Good ones and bad ones1Last Tuesday I was walking very slowly near Annam Brahma at around a quarter to six, just before I went to run at Runners are Smilers. I saw Databir’s car guarding the tennis court. Databir sometimes sleeps in his car, but this time he was not to be found there. His car was empty.
Six or seven boys were behind me. Some were mocking me, and some were showing respect and were happy to see me. Four or five followed me right up to Niriha’s house, calling me “Shry.” Then children from another block also started shouting “Shry!” They didn’t even see me, but when they heard the others call “Shry,” they also started saying “Shry! Shry!” It was like one jackal barking and all the other jackals starting to bark in response.
Then, when I came near Niriha’s house, three little boys on bicycles rode by. One came up and smiled at me and then went away. He was nice. Another came up to me, laughing and coughing, and then went away. This one was very bad. The third boy followed me right up to my 100-metre mark on 150th Street, near Ranjana’s old apartment. He was a young boy, 10 or 12 years old. He came up to me and said, “Shry, Shry, I have a question. Will you please answer it?”
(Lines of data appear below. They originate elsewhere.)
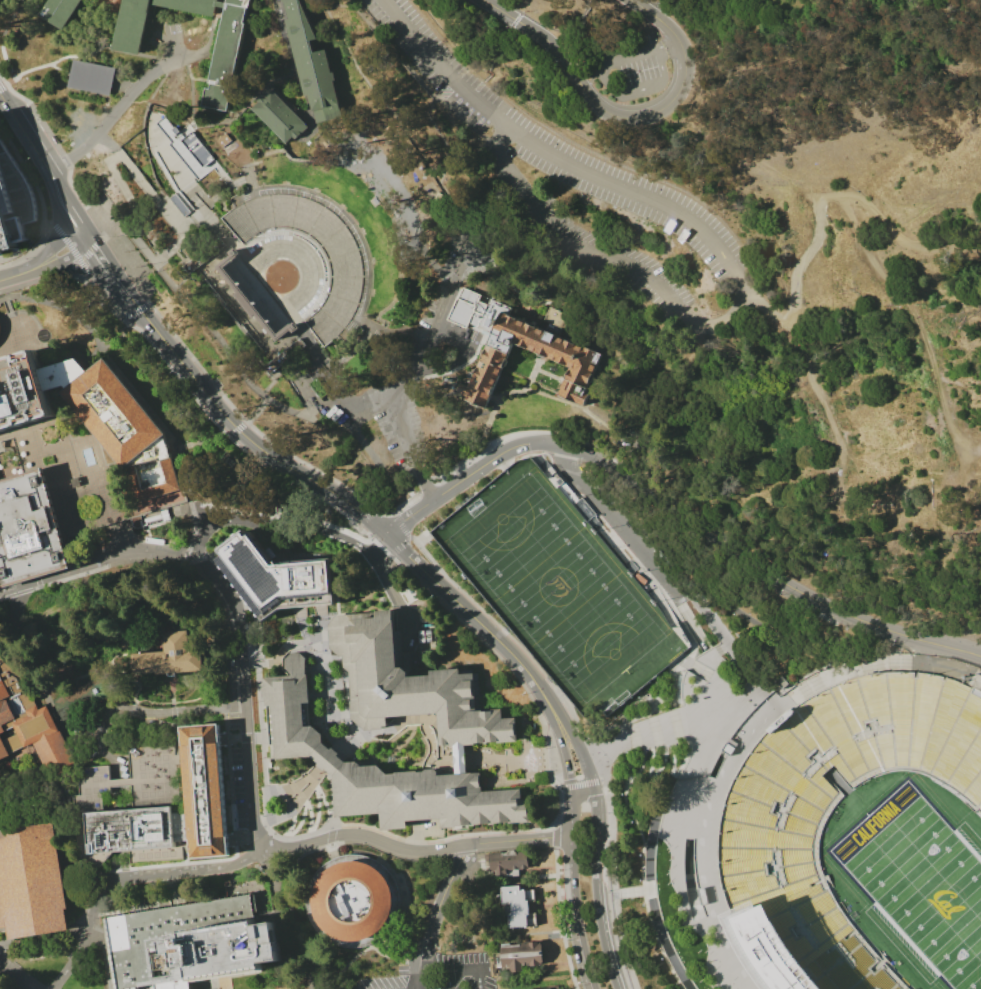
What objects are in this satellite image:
road: (296, 8)
building: (60, 11)
road: (535, 21)
parking lot: (163, 34)
road: (210, 37)
road: (665, 44)
road: (392, 49)
road: (585, 54)
road: (57, 58)
road: (184, 59)
road: (4, 61)
building: (312, 64)
parking lot: (629, 67)
road: (58, 68)
road: (440, 68)
road: (295, 72)
building: (90, 76)
building: (220, 81)
road: (2, 83)
road: (476, 88)
road: (613, 89)
road: (445, 92)
road: (375, 94)
road: (255, 98)
road: (195, 102)
road: (115, 110)
building: (279, 115)
road: (620, 116)
road: (465, 121)
road: (144, 125)
road: (189, 128)
road: (195, 128)
road: (24, 131)
road: (176, 136)
building: (223, 140)
road: (107, 141)
building: (188, 149)
road: (259, 157)
road: (111, 159)
road: (171, 160)
road: (318, 160)
road: (443, 163)
road: (203, 169)
parking lot: (563, 173)
road: (187, 174)
road: (247, 177)
road: (250, 177)
road: (169, 180)
road: (227, 182)
road: (194, 188)
road: (254, 191)
road: (191, 192)
road: (824, 193)
road: (249, 196)
road: (72, 197)
road: (206, 199)
road: (41, 202)
road: (56, 202)
building: (14, 203)
building: (178, 205)
road: (201, 210)
road: (399, 220)
road: (349, 221)
road: (47, 222)
road: (129, 231)
road: (84, 232)
road: (292, 232)
road: (88, 239)
road: (79, 240)
road: (26, 245)
road: (102, 245)
road: (53, 246)
road: (92, 248)
road: (867, 248)
road: (71, 249)
building: (203, 256)
road: (61, 257)
road: (93, 260)
building: (300, 263)
road: (71, 266)
road: (20, 274)
road: (76, 275)
road: (126, 282)
road: (513, 286)
road: (118, 292)
road: (58, 307)
road: (135, 313)
road: (522, 314)
road: (728, 318)
road: (361, 322)
road: (354, 327)
road: (372, 327)
road: (175, 336)
road: (16, 339)
building: (552, 346)
road: (227, 353)
road: (59, 354)
road: (319, 354)
building: (284, 355)
road: (460, 359)
parking lot: (415, 363)
road: (409, 367)
road: (536, 367)
road: (455, 369)
road: (66, 371)
building: (62, 373)
road: (549, 374)
road: (269, 375)
road: (179, 379)
road: (325, 380)
road: (308, 382)
road: (813, 388)
building: (22, 395)
road: (315, 396)
road: (494, 396)
road: (337, 397)
road: (367, 402)
road: (143, 404)
road: (947, 408)
road: (249, 419)
building: (124, 429)
road: (236, 429)
road: (248, 438)
road: (504, 438)
road: (66, 442)
road: (480, 445)
road: (182, 447)
road: (533, 454)
road: (0, 455)
road: (489, 461)
road: (4, 468)
road: (183, 485)
road: (427, 488)
road: (477, 496)
road: (970, 499)
road: (129, 507)
road: (366, 516)
road: (410, 517)
road: (938, 518)
road: (274, 520)
road: (618, 520)
road: (400, 524)
road: (22, 527)
building: (29, 530)
parking lot: (628, 534)
road: (118, 537)
road: (370, 537)
road: (727, 540)
road: (382, 546)
road: (399, 546)
road: (380, 547)
road: (623, 548)
road: (186, 550)
road: (93, 558)
building: (275, 578)
road: (680, 579)
road: (125, 588)
road: (389, 588)
park: (559, 588)
building: (560, 588)
parking garage: (560, 588)
road: (361, 596)
road: (23, 602)
road: (247, 603)
road: (684, 611)
road: (319, 619)
road: (478, 621)
road: (302, 624)
road: (319, 624)
road: (114, 628)
road: (773, 629)
road: (20, 637)
road: (512, 640)
road: (10, 641)
road: (902, 641)
road: (310, 642)
road: (723, 645)
road: (727, 645)
road: (943, 645)
road: (486, 646)
building: (174, 655)
road: (869, 662)
road: (252, 663)
road: (717, 665)
road: (845, 668)
road: (946, 668)
road: (131, 676)
road: (206, 678)
road: (40, 683)
building: (409, 685)
road: (724, 688)
road: (775, 689)
road: (171, 692)
road: (555, 695)
road: (243, 697)
road: (316, 697)
building: (80, 698)
road: (785, 702)
road: (637, 703)
road: (347, 706)
road: (721, 709)
road: (147, 713)
building: (29, 726)
road: (423, 727)
road: (685, 727)
building: (654, 729)
road: (666, 730)
road: (646, 734)
road: (254, 736)
road: (668, 736)
road: (237, 738)
road: (647, 741)
road: (76, 743)
road: (262, 743)
road: (344, 744)
building: (728, 747)
road: (699, 749)
road: (604, 755)
road: (487, 758)
building: (459, 759)
road: (327, 761)
road: (78, 763)
road: (409, 764)
building: (383, 771)
road: (649, 775)
road: (307, 779)
road: (310, 781)
road: (312, 783)
road: (581, 785)
road: (293, 787)
road: (28, 790)
building: (206, 791)
road: (273, 791)
road: (296, 792)
road: (583, 792)
road: (300, 797)
road: (284, 799)
road: (302, 799)
road: (706, 799)
building: (137, 803)
road: (686, 803)
building: (681, 805)
road: (316, 813)
road: (277, 815)
road: (332, 822)
building: (776, 824)
road: (255, 832)
road: (479, 833)
road: (556, 835)
road: (642, 836)
road: (296, 837)
road: (329, 837)
road: (234, 838)
road: (241, 838)
stadium: (863, 838)
road: (612, 839)
road: (72, 841)
road: (323, 847)
road: (651, 847)
road: (595, 848)
road: (417, 850)
road: (574, 852)
road: (332, 853)
road: (440, 854)
road: (122, 861)
road: (373, 863)
building: (511, 864)
road: (290, 872)
road: (679, 873)
road: (123, 876)
road: (167, 877)
park: (921, 881)
building: (31, 882)
road: (651, 884)
road: (649, 888)
road: (175, 892)
road: (652, 892)
road: (442, 897)
building: (353, 900)
building: (521, 905)
road: (561, 918)
road: (296, 919)
road: (704, 928)
road: (621, 941)
road: (656, 941)
building: (191, 944)
road: (667, 945)
road: (102, 956)
building: (522, 956)
road: (733, 956)
road: (72, 957)
road: (398, 957)
road: (352, 961)
road: (277, 962)
road: (299, 962)
road: (4, 967)
road: (466, 969)
road: (424, 971)
parking lot: (434, 973)
road: (17, 974)
road: (251, 976)
road: (222, 984)
building: (547, 988)
building: (551, 988)

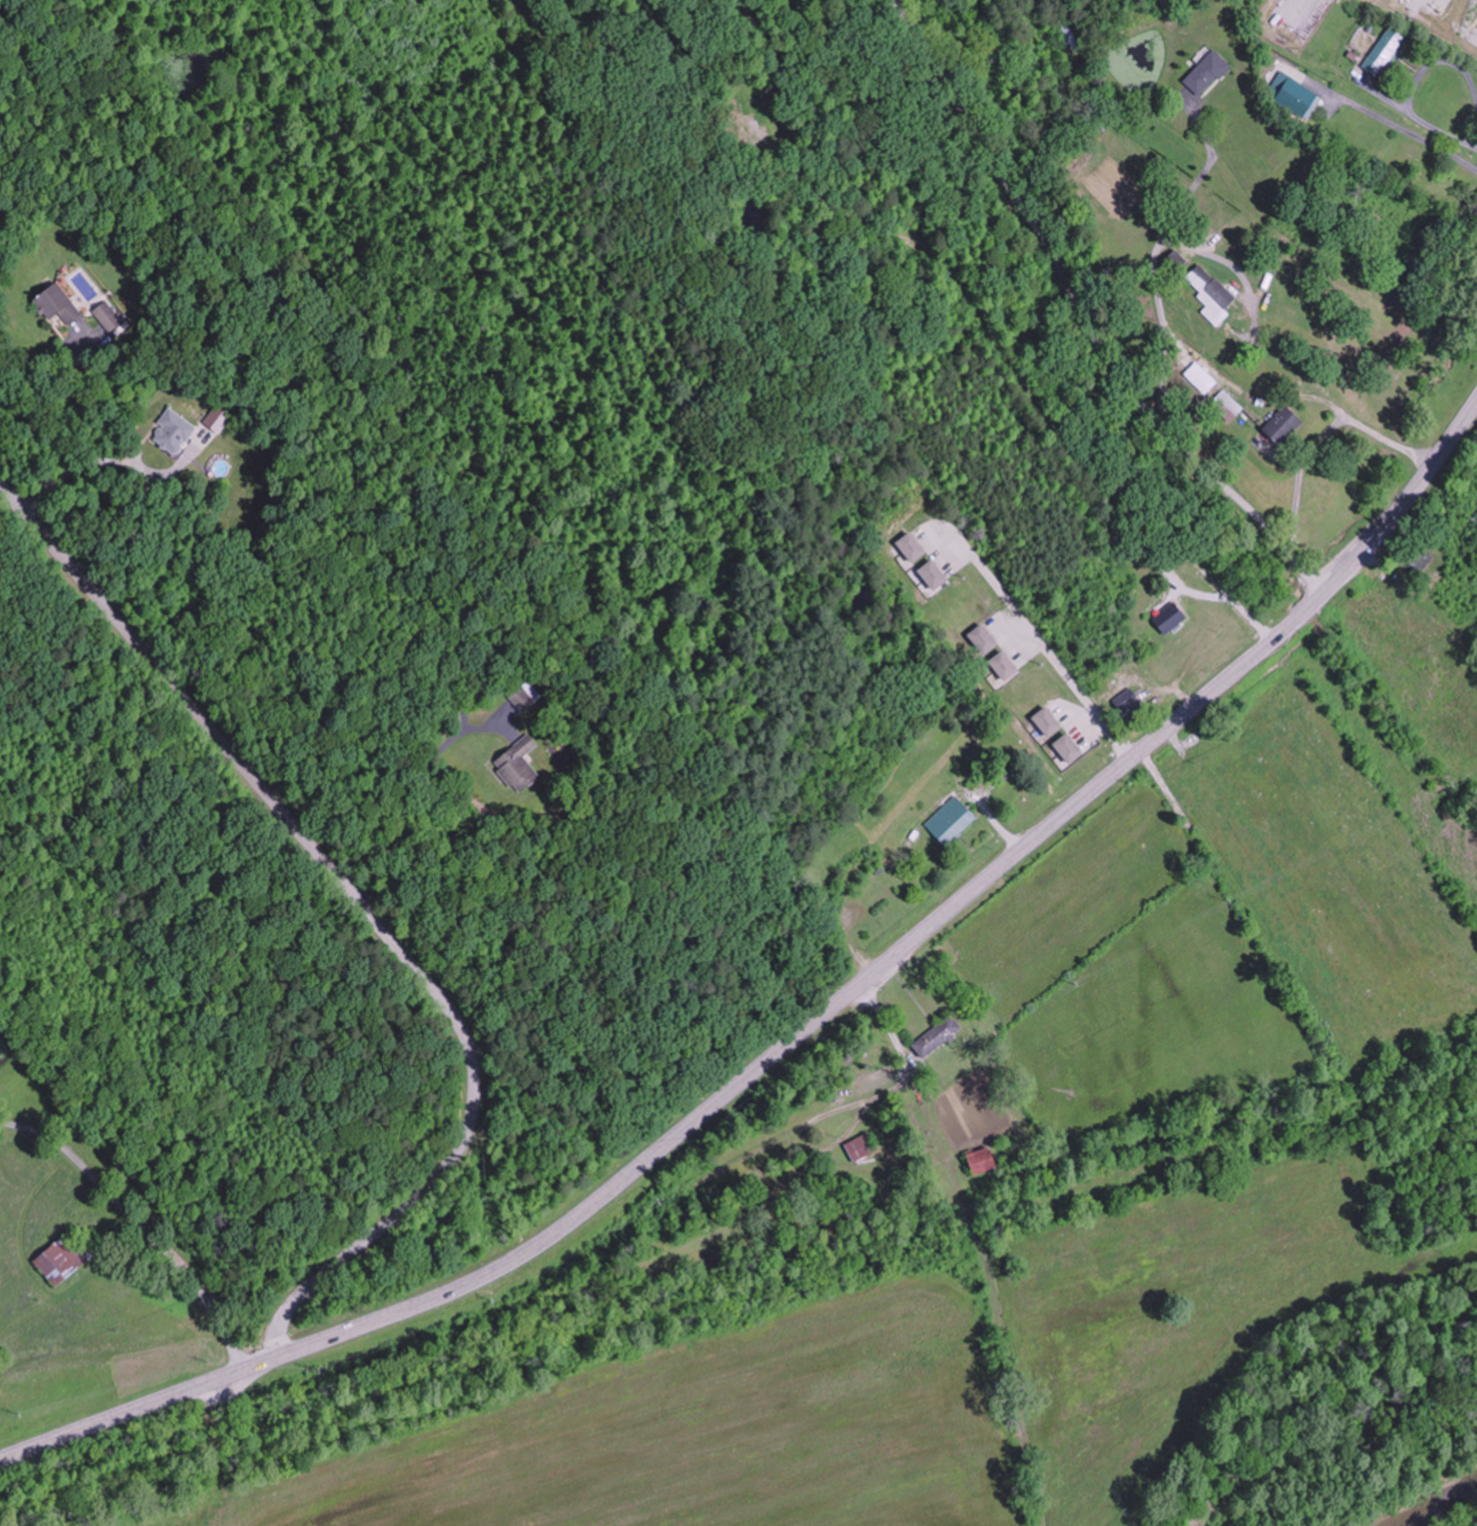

He looked like a nice boy, so I said, “What is your question?”
He said, “Is it really true that you saw God at the age of 12?”
I said, “Yes.” Then I asked him, “How old are you?” But he didn’t hear my question.
He said, “I am going to tell my friends that you have spoken to me.” He was so happy that I had spoken to him. Then he rode away hurriedly. So he was among the good ones.
When I go out alone, all kinds of incidents take place. But when my disciples follow me in a car, people usually do not come near me.